The number of acres burned in prescribed burns has never been lower until this last decade. At the same time, California has experienced some of the worst fires in the last decade. While correlation does not prove causation, poor fire management in the off season may explain the recent surge in fires.

Exploratory Data Analysis

# Number of acres burned 2010-2020
decade_fires <- fires %>% select(year, gis_acres) %>%
  filter(year >= "2010" & !is.na(gis_acres)) 
decade_fires_sum <- decade_fires %>% group_by(year) %>% 
  summarise(gis_acres = sum(gis_acres))
decade_fires_sum$gis_acres <- as.integer(decade_fires_sum$gis_acres)
ggplot(decade_fires_sum, aes(x=year, y=gis_acres)) + 
  geom_bar(stat="identity", fill="gray70") + 
  geom_text(aes(label=gis_acres)) + 
  xlab("Years") + ylab("Acres Burned") + 
  ggtitle("Number of Acres Burned 2010-2020")

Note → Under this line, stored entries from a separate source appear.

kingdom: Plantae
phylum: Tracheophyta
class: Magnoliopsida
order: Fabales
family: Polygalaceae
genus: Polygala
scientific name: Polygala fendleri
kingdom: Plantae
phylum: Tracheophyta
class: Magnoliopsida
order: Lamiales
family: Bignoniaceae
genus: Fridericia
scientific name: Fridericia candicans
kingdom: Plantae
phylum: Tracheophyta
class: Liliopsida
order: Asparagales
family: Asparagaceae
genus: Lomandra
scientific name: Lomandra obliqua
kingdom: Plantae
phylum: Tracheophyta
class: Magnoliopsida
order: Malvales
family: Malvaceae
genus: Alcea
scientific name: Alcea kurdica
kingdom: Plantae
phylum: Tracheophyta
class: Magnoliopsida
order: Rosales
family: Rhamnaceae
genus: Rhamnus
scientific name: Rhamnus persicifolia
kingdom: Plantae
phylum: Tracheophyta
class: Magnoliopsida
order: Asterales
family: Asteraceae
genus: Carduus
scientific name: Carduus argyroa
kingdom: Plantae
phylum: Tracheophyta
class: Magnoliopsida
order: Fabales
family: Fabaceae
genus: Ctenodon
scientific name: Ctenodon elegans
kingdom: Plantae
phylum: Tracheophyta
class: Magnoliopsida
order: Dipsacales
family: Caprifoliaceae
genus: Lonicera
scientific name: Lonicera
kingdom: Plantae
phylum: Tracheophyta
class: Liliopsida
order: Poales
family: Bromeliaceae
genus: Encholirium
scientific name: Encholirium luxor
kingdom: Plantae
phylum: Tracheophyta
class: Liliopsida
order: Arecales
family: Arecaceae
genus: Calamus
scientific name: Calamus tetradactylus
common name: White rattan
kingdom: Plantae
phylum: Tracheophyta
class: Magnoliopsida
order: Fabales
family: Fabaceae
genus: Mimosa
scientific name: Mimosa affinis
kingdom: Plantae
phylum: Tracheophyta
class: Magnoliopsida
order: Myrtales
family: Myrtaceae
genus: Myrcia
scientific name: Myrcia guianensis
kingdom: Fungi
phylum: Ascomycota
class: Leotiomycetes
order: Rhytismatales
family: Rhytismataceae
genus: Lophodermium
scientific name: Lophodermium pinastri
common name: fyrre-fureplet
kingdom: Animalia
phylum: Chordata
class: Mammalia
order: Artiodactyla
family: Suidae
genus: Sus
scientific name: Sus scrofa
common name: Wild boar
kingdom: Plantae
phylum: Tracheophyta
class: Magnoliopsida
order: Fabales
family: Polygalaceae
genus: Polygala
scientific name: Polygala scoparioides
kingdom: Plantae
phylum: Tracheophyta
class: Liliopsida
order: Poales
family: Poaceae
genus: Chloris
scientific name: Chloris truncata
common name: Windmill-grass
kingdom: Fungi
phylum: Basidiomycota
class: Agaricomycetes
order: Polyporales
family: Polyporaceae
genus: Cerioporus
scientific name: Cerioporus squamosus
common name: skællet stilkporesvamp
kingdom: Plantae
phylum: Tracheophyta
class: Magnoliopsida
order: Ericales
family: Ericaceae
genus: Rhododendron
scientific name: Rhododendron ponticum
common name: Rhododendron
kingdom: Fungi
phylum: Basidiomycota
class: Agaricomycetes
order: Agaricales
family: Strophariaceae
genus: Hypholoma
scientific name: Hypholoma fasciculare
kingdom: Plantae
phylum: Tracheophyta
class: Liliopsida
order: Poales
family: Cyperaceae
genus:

Arson does not have much statistical analysis, it is just surprising how much land is burned every year due to this crime.

Conclusion

The biggest discovery is that the number of prescribed burns has never been lower from 2010-2020 in recent California Fire History. This may be cause for why we have seen such a big spike in fires in recent history. Also, R’s ggplot makes it extremely difficult to customize your graph.